Study Cites Gains in Gall Bladder Cancer Treatment

ByABC News
May 18, 2009, 8:52 PM

May 19 -- MONDAY, May 18 (HealthDay News) -- Patients with gallbladder cancer are surviving longer than they used to, but the death rate is still high, new research shows.

An estimated 9,520 cases of gallbladder or bile duct cancer were diagnosed in the United States in 2008, and about 3,340 people died of the disease, according to the study in the May issue of the Archives of Surgery.

The death rate is high, in part, because at the time of diagnosis, many patients already have advanced-stage disease and are not candidates for surgery. Resection, where the diseased portions of the organ are removed surgically, is the only means of curing it.

"Gallbladder cancer is characterized by locally aggressive behavior, with early spread to regional lymph nodes and distant dissemination," the authors wrote. "In addition, it recurs rapidly even after presumed curative resection."
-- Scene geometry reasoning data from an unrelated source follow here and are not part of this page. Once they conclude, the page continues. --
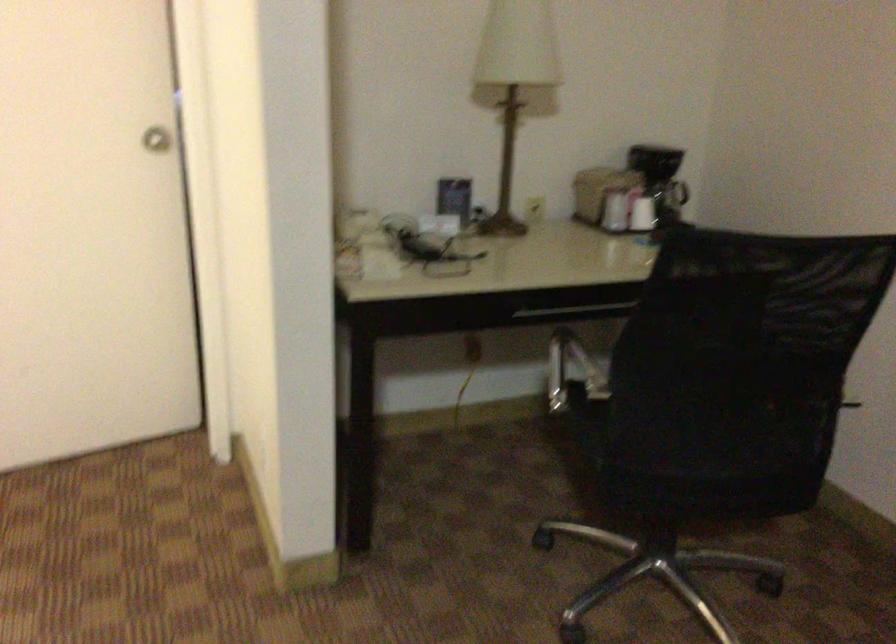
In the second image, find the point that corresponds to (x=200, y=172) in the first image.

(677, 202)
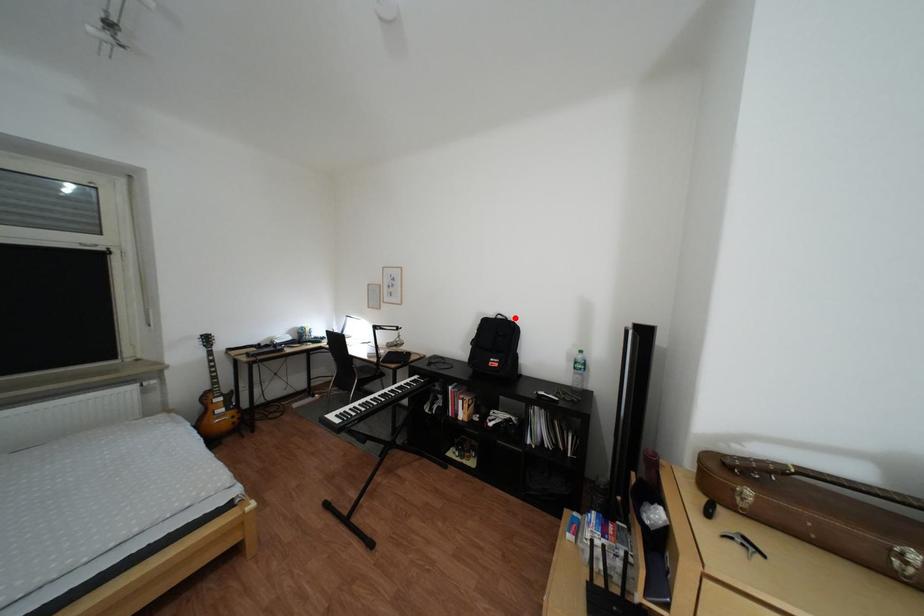
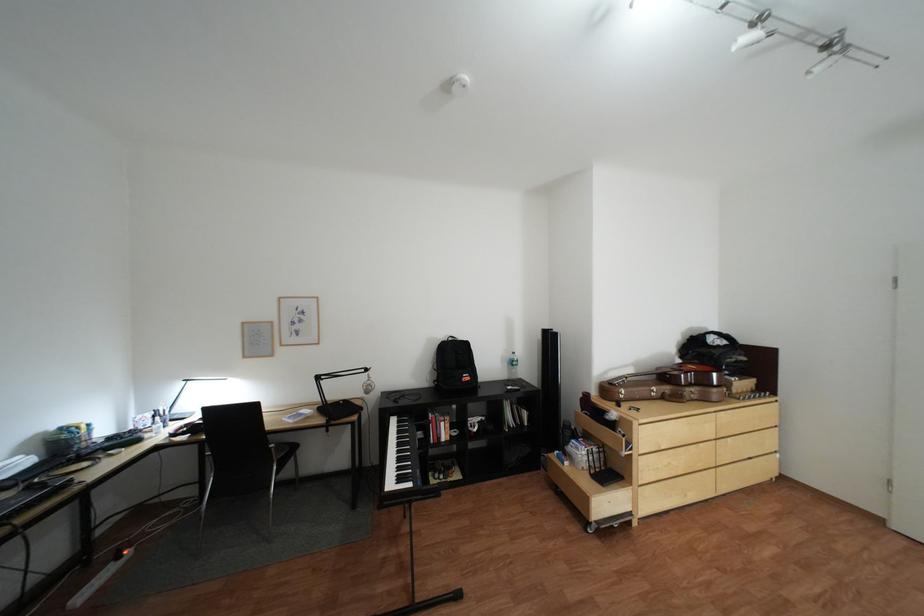
Where in the second image is the point corresponding to the highlighted location from the first image?

(466, 339)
Still, survival times for the disease, which affects women more frequently than men, have improved since the 1960s.

Researchers from Harvard Medical School identified 402 patients with gallbladder cancer at a university-affiliated center between 1962 and 2008. Of these, 260 underwent surgical exploration at the same institution and were included in the data analysis.

Patients were diagnosed during three periods: period A (1962 to 1979), period B (1980 to 1997) and period C (1998 to 2008).

Overall median survival improved from 3.5 months during period A to six months in period B to one year in period C.

Survival times were the longest among those whose disease was caught early. The median survival was 10.3 months for those diagnosed with stage 2 cancer, compared to 4.7 months for stage 3 disease and 4 months for stage 4.

"The survival of patients who presented with advanced-stage disease and who underwent palliative [treating symptoms only] procedures remained poor in all periods," with patients surviving a median of 1.9 months in the 1960s and 70s to 3.6 months in recent years.